Groundwater depletion and salt-impaired lands in the San Joaquin Valley

The Groundwater Resources Association of California and the University of California Water Security and Sustainability Research Initiative have proposed large increases in future diversions from the Sacramento River and the Sacramento-San Joaquin Delta to provide recharge of overdrafted groundwater basins in the San Joaquin Valley.

Their white paper states:

What Are the Legal and Regulatory Bottlenecks, and How Can They Be Eliminated or Reduced?

3.a The current, temporary and standard permitting processes should be reviewed and evaluated to determine whether it is sufficiently effective to support large increases in future diversions. The legislature’s AB 2649, as amended on April 25, 2018, was an important step in the right direction.

There are lower impact solutions to groundwater depletion than large increases in future diversions from the Sacramento River and the Delta. These include retirement of salt-impaired land and agricultural water efficiency measures.  Both are also needed to reduce the rate of degradation of land in the San Joaquin Valley.

There has been a long-standing problem that soils on the west side of the San Joaquin Valley are washed down from the east side of the Coast Range, which was formerly seabed.  As a result, the soils have naturally occurring salt, boron, selenium, molybdenum and other trace minerals.  When the soils are irrigated, the salt and boron wash into shallow groundwater and eventually impair the growth of crops.

The map below  (from Water and the Future of the San Joaquin Valley)  shows salinity in shallow groundwater in the San Joaquin Valley, and how it impairs crop production.

Salinity in shallow groundwater

 

The Rainbow Report, a comprehensive study in 1990 estimated that 1,000,000 acres of land on the west side of the San Joaquin Valley would be salt-impaired by 2000.  A 2017 study of remote sensing data by the US Salinity Laboratory confirmed that 955,000 acres on the west side is now moderately to extremely saline, with another 349,000 acres slightly saline.

The map below, from Technical Appendix E of Water and the Future of the San Joaquin Valley, shows that some of the areas of largest overdraft during the 2012-2016 drought were in areas with salt and drainage-impaired lands on the west side.

This is a picture of a salt evaporation pan from salinity-impaired lands in the Tulare Lake Basin.  The soils in the western part of the Tulare Lake basin have enormous amounts of salt, and the land is going out of production.

salt
Salt evaporation pan, Tulare Lake Basin.

It is not cost-effective to prop up agricultural production on degraded land in the San Joaquin Valley.  As Laurence McKenney said at the California Water Policy Conference,

Though the problem with salt accumulation was identified a long time ago, and it has been the doom of several past civilizations, we still lack effective financially viable management solutions..

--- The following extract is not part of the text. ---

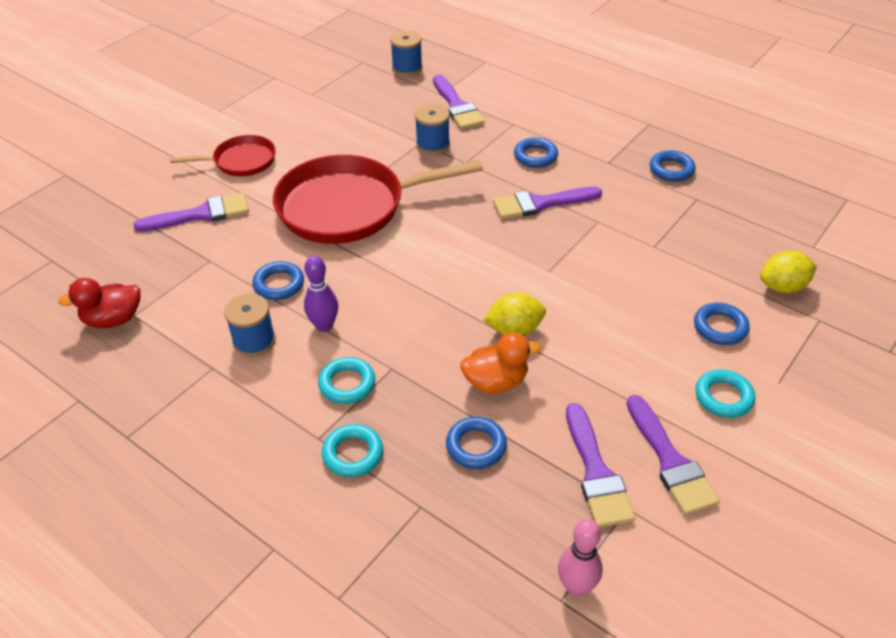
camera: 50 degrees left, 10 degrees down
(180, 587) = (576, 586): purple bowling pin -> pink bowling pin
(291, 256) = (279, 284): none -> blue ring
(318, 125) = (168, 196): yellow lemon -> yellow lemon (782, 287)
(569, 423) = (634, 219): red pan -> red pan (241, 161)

Therefore using increases in diversions from the Sacramento River and the Sacramento-San Joaquin Delta to recharge groundwater on salt-impaired lands is a losing proposition. The following solutions should be implemented instead:

  1. The State Department of Land Conservation reported that 276,000 acres of land have been fallowed in the San Joaquin Valley between 2006 and 2012 (net change.)  Funding should be provided to regularly update maps of salt-impaired and fallowed land in the western San Joaquin Valley.
  2. The legislature should implement a program to incentivize retirement of the most salt-impaired lands, and to mitigate local impacts.
  3. According to the 1990 Rainbow Report, over-irrigation of drainage impaired lands increases the rate of deep percolation and soil salinization.  The legislature should provide incentives to rotate away from high water use crops in saline-sodic soils on the west side of the San Joaquin Valley.
  4. Both the state and federal governments should prioritize funding for rapid implementation of irrigation management measures in saline-sodic soils on the west side of the San Joaquin Valley to reduce the rate of deep percolation and soil salinization.

The most salt-impaired lands on the San Joaquin Valley floor grow salt-tolerant field crops such as cotton, wheat, barley, and canola. The crops generally require sprinkler or flood irrigation, as well as leaching.  But the most salt-impaired lands on the San Joaquin Valley floor are also the lands that are being converted to non-irrigated uses such as grazing.  As the lands are retired, the irrigation water will no longer be needed.

The PPIC estimates crop fallowing with water trading using the SWAP model in Technical Appendix C of Water and the Future of the San Joaquin Valley.  The following graph is from that appendix:

The SWAP model estimates of economic costs do not take into account the lands that are going out of production due to drainage and salinity issues.  The 300,000-350,000 acres of “other field crops and grains” that will be idled would be expected to include such lands.

This post was updated on January 18, 2020.